But in July, four months after his surgery, Messenger and his wife stumbled across an Internet posting from the New England Journal of Medicine. A recent study showed bypass patients who underwent the new procedure were more likely to have damaged vein grafts and a greater chance of complications, heart attack and death.
“I’m scared now,” the Preble County resident said. “It’s quite a shock to read that on the Internet — that you could have damaged veins in your heart.”
Doctors who back the U.S. House health care reform bill say one of its biggest benefits will be to set up committees of respected physicians who will gather comparative data on surgeries, drugs and other treatments and arrive at “best practices” for the health care industry. They argue such panels are necessary to counter the pressure from insurers who, they say, control their costs by shortening hospital stays and using cheaper alternative treatments without looking carefully at patient outcomes.
“No one is following up (on cost-cutting measures) to see what works best for the patient,” said Dr. Lawrence Mieczkowski, a Kettering physician who specializes in the treatment of high cholesterol.
Insurance companies say they have their own internal review panels of physicians who regularly update treatment guidelines based on the best published literature in the field. Their emphasis on generics and lower-cost alternatives is “needed to make sure we’re not paying for the highest cost services and drugs simply because that’s the first thing that comes to mind,” said Kelly McGivern, president of the Ohio Association of Health Plans.
Dr.
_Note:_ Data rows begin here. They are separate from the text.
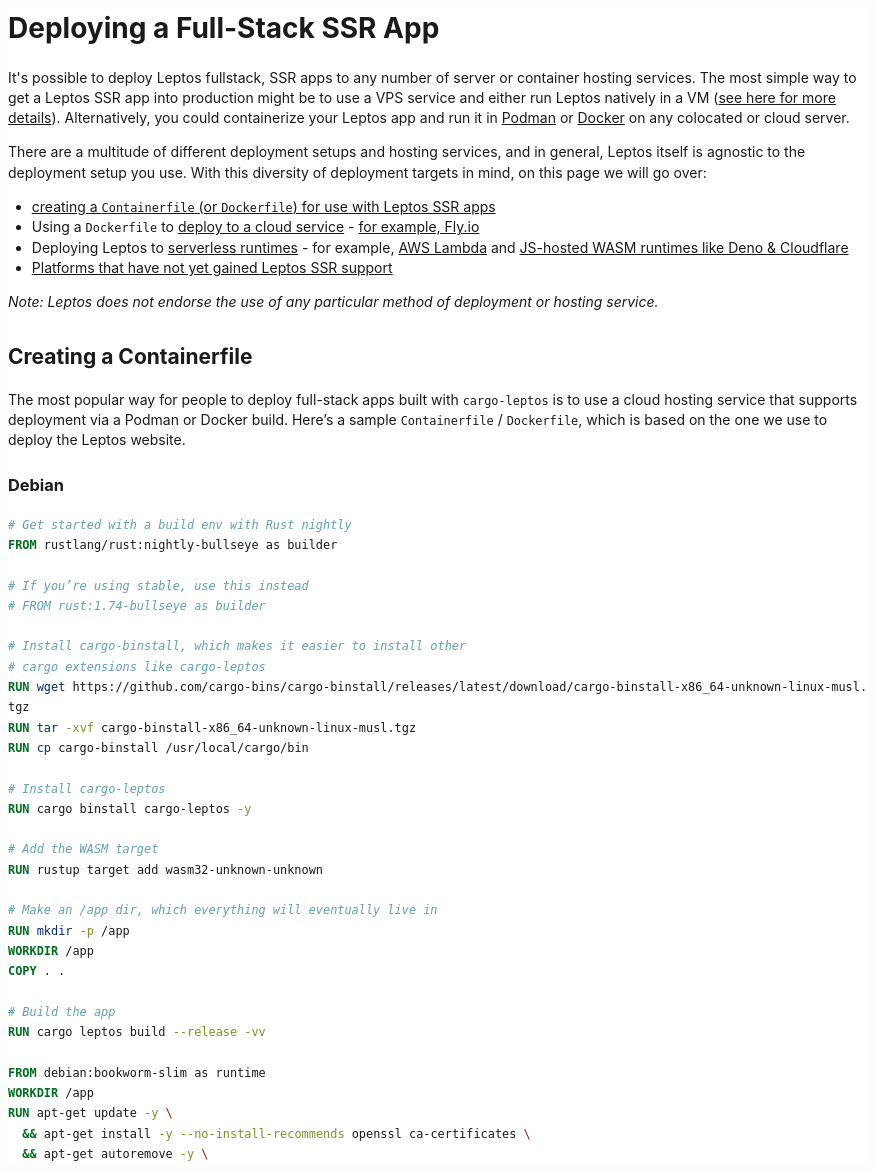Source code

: # Deploying a Full-Stack SSR App

It's possible to deploy Leptos fullstack, SSR apps to any number of server or container hosting services. The most simple way to get a Leptos SSR app into production might be to use a VPS service and either run Leptos natively in a VM ([see here for more details](https://github.com/leptos-rs/start-axum?tab=readme-ov-file#executing-a-server-on-a-remote-machine-without-the-toolchain)). Alternatively, you could containerize your Leptos app and run it in [Podman](https://podman.io/) or [Docker](https://www.docker.com/) on any colocated or cloud server.

There are a multitude of different deployment setups and hosting services, and in general, Leptos itself is agnostic to the deployment setup you use. With this diversity of deployment targets in mind, on this page we will go over:

- [creating a `Containerfile` (or `Dockerfile`) for use with Leptos SSR apps](#creating-a-containerfile)
- Using a `Dockerfile` to [deploy to a cloud service](#cloud-deployments) - [for example, Fly.io](#deploy-to-flyio)
- Deploying Leptos to [serverless runtimes](#deploy-to-serverless-runtimes) - for example, [AWS Lambda](#aws-lambda) and [JS-hosted WASM runtimes like Deno & Cloudflare](#deno--cloudflare-workers)
- [Platforms that have not yet gained Leptos SSR support](#currently-unsupported-platforms)

_Note: Leptos does not endorse the use of any particular method of deployment or hosting service._

## Creating a Containerfile

The most popular way for people to deploy full-stack apps built with `cargo-leptos` is to use a cloud hosting service that supports deployment via a Podman or Docker build. Here’s a sample `Containerfile` / `Dockerfile`, which is based on the one we use to deploy the Leptos website.

### Debian

```dockerfile
# Get started with a build env with Rust nightly
FROM rustlang/rust:nightly-bullseye as builder

# If you’re using stable, use this instead
# FROM rust:1.74-bullseye as builder

# Install cargo-binstall, which makes it easier to install other
# cargo extensions like cargo-leptos
RUN wget https://github.com/cargo-bins/cargo-binstall/releases/latest/download/cargo-binstall-x86_64-unknown-linux-musl.tgz
RUN tar -xvf cargo-binstall-x86_64-unknown-linux-musl.tgz
RUN cp cargo-binstall /usr/local/cargo/bin

# Install cargo-leptos
RUN cargo binstall cargo-leptos -y

# Add the WASM target
RUN rustup target add wasm32-unknown-unknown

# Make an /app dir, which everything will eventually live in
RUN mkdir -p /app
WORKDIR /app
COPY . .

# Build the app
RUN cargo leptos build --release -vv

FROM debian:bookworm-slim as runtime
WORKDIR /app
RUN apt-get update -y \
  && apt-get install -y --no-install-recommends openssl ca-certificates \
  && apt-get autoremove -y \
```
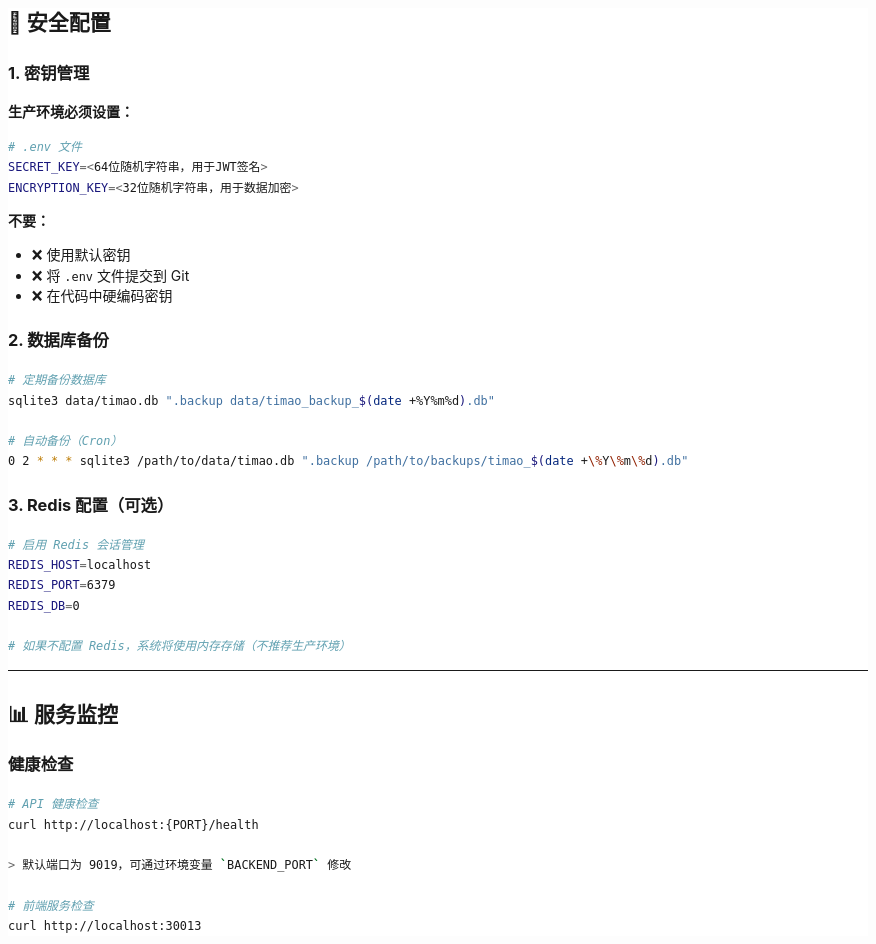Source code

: 
## 🔐 安全配置

### 1. 密钥管理

**生产环境必须设置：**

```bash
# .env 文件
SECRET_KEY=<64位随机字符串，用于JWT签名>
ENCRYPTION_KEY=<32位随机字符串，用于数据加密>
```

**不要：**
- ❌ 使用默认密钥
- ❌ 将 `.env` 文件提交到 Git
- ❌ 在代码中硬编码密钥

### 2. 数据库备份

```bash
# 定期备份数据库
sqlite3 data/timao.db ".backup data/timao_backup_$(date +%Y%m%d).db"

# 自动备份（Cron）
0 2 * * * sqlite3 /path/to/data/timao.db ".backup /path/to/backups/timao_$(date +\%Y\%m\%d).db"
```

### 3. Redis 配置（可选）

```bash
# 启用 Redis 会话管理
REDIS_HOST=localhost
REDIS_PORT=6379
REDIS_DB=0

# 如果不配置 Redis，系统将使用内存存储（不推荐生产环境）
```

---

## 📊 服务监控

### 健康检查

```bash
# API 健康检查
curl http://localhost:{PORT}/health

> 默认端口为 9019，可通过环境变量 `BACKEND_PORT` 修改

# 前端服务检查
curl http://localhost:30013
```
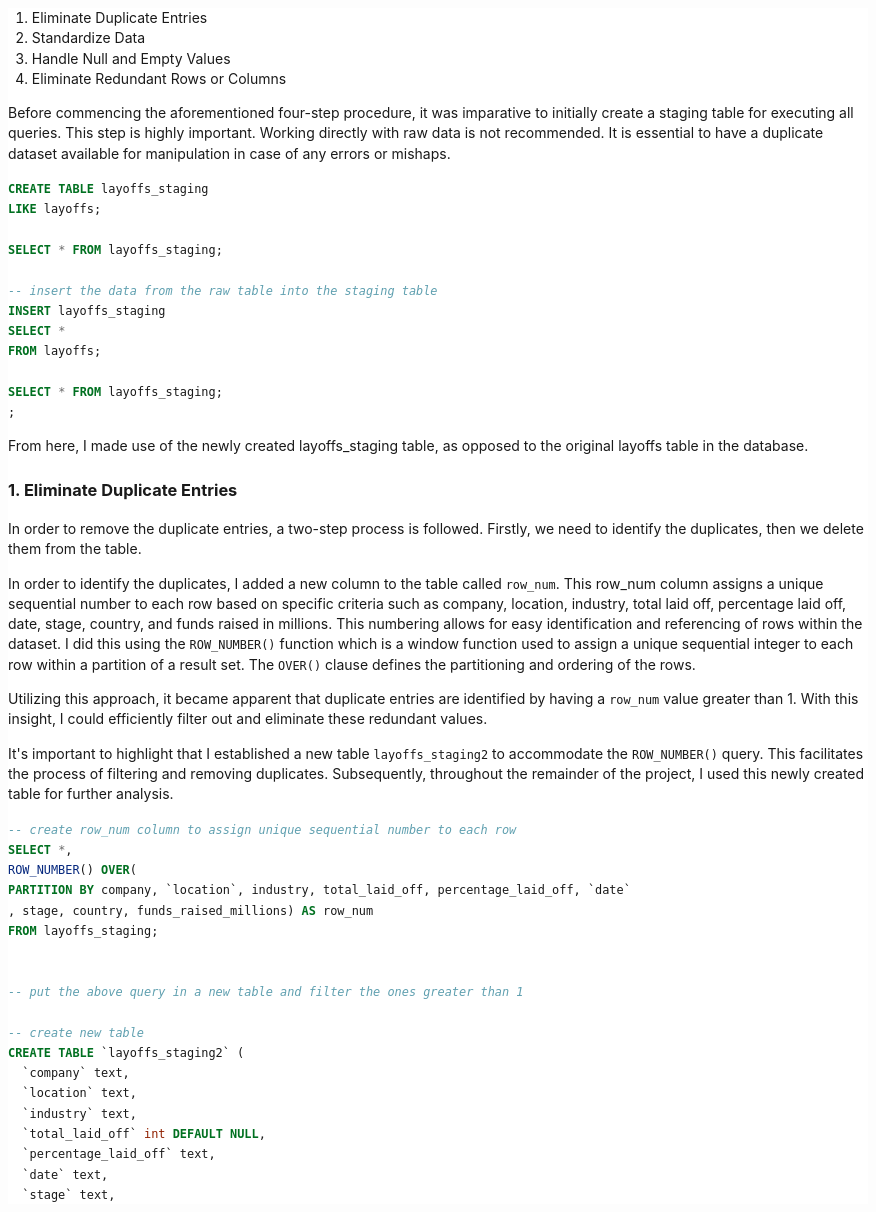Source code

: 1. Eliminate Duplicate Entries
2. Standardize Data
3. Handle Null and Empty Values
4. Eliminate Redundant Rows or Columns

Before commencing the aforementioned four-step procedure, it was imparative to initially create a staging table for executing all queries. This step is highly important. Working directly with raw data is not recommended. It is essential to have a duplicate dataset available for manipulation in case of any errors or mishaps.

```sql
CREATE TABLE layoffs_staging
LIKE layoffs;

SELECT * FROM layoffs_staging;

-- insert the data from the raw table into the staging table
INSERT layoffs_staging
SELECT *
FROM layoffs;

SELECT * FROM layoffs_staging;
;
```
From here, I made use of the newly created layoffs_staging table, as opposed to the original layoffs table in the database.

### 1. Eliminate Duplicate Entries
In order to remove the duplicate  entries, a two-step process is followed. Firstly, we need to identify the duplicates, then we delete them from the table.

In order to identify the duplicates, I added a new column to the table called `row_num`. This row_num column assigns a unique sequential number to each row based on specific criteria such as company, location, industry, total laid off, percentage laid off, date, stage, country, and funds raised in millions. This numbering allows for easy identification and referencing of rows within the dataset. I did this using the `ROW_NUMBER()` function which is a window function used to assign a unique sequential integer to each row within a partition of a result set. The `OVER()` clause defines the partitioning and ordering of the rows.

Utilizing this approach, it became apparent that duplicate entries are identified by having a `row_num` value greater than 1. With this insight, I could efficiently filter out and eliminate these redundant values.

It's important to highlight that I established a new table `layoffs_staging2` to accommodate the `ROW_NUMBER()` query. This facilitates the process of filtering and removing duplicates. Subsequently, throughout the remainder of the project, I used this newly created table for further analysis. 

```sql
-- create row_num column to assign unique sequential number to each row
SELECT *,
ROW_NUMBER() OVER(
PARTITION BY company, `location`, industry, total_laid_off, percentage_laid_off, `date`
, stage, country, funds_raised_millions) AS row_num 
FROM layoffs_staging;


-- put the above query in a new table and filter the ones greater than 1

-- create new table
CREATE TABLE `layoffs_staging2` (
  `company` text,
  `location` text,
  `industry` text,
  `total_laid_off` int DEFAULT NULL,
  `percentage_laid_off` text,
  `date` text,
  `stage` text,
```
Bradley Carpentier of San Francisco is so fed up with insurance company interference in patient care that he launched a physician lobbying group in May called Stop Practicing Medicine. But Carpentier believes a best-practices approach will lead to “one-size-fits-all” medicine that will intrude on the doctor-patient relationship even more than insurance company guidelines.
What doctors really need is more transparency from insurers, Carpentier said. “We want someone to stand up and say, ‘This is what your insurance will cover,’ rather than hiding and obfuscating information from us and making us jump through all these hoops to get what’s best for our patients.”
Like many doctors, Carpentier complains that insurance companies too often refuse to pay for “off-label” uses of drugs that have been proven effective for conditions different from those approved by the U.S. Food and Drug Administration.
For example, Zyban, a medication approved by the FDA only for treating depression and anxiety, also has been shown to help smokers kick their addiction.
Dr. Darrell Lynn Grace of Dayton said she recently prescribed Zyban for a patient in the early stages of emphysema to help him quit smoking and stop progression of his lung disease. However, the patient’s insurer denied coverage because the company doesn’t pay for smoking cessation aids, she said.
“If I had lied and said (the prescription) was for depression or anxiety, it would have been paid for,” she said.
Grace said some physicians routinely lie to insurers for the sake of their patients but that she refuses. “I shouldn’t have to choose between my principles and what’s best for my patients,” she said. A 2003 report published in the Annals of Internal Medicine found that one-fourth of 700 patients surveyed felt doctors should lie to insurers to get the companies to pay for tests and treatments.
Epilepsy treatment
Epilepsy patients are particularly at risk from insurance companies that insist on switching patients to lower-cost drugs, said Janine Poppa, chief executive of the Epilepsy Association of Western Ohio.
“It takes a long time for the neurologist and the patient to work together to control the seizures (with medication),” she said. “Once you gain control — and 40 percent of patients never do — it’s absolutely critical that you stay with the same medications.”
Even switching to a new manufacturer of the same drug can alter its chemistry enough to affect the patient’s control, she said.
After months of trial and error, Todd Kozuscek’s epileptic seizures were finally under control with a combination of two brand-name drugs. But when Kozuscek changed insurers, they replaced his brand-name medications with cheaper generics without telling him, he said.
Within 24 hours, he suffered a seizure severe enough to land him in the emergency room, he said. It took his physician three days to get Kozuscek back on his previous therapy.
“I don’t think any insurance company should say you have to use the generic,” the 41-year-old Camden resident said.
What’s next?
Some physicians say the way to lower health care costs and better quality of care is collaboration among doctors, hospitals and insurers rather than competition. Mieczkowski is among those physicians who think government intervention is needed to fix the health care system. “The federal government has the most clout in bringing all the stakeholders together,” he said.
But McGivern of the Ohio Association of Health Plans says real reform must begin with the way health care providers are paid. The current fee-for-service system gives doctors and hospitals an incentive for providing more services at greater cost when less may actually be better for the patient, she said.
“Payment reform means paying providers for the outcomes of their services to patients,” she said. “Those discussions already are taking place at the state level” among state officials, health care providers and insurers appointed by Gov. Ted Strickland to the Ohio Health Care Coverage and Quality Council, she said.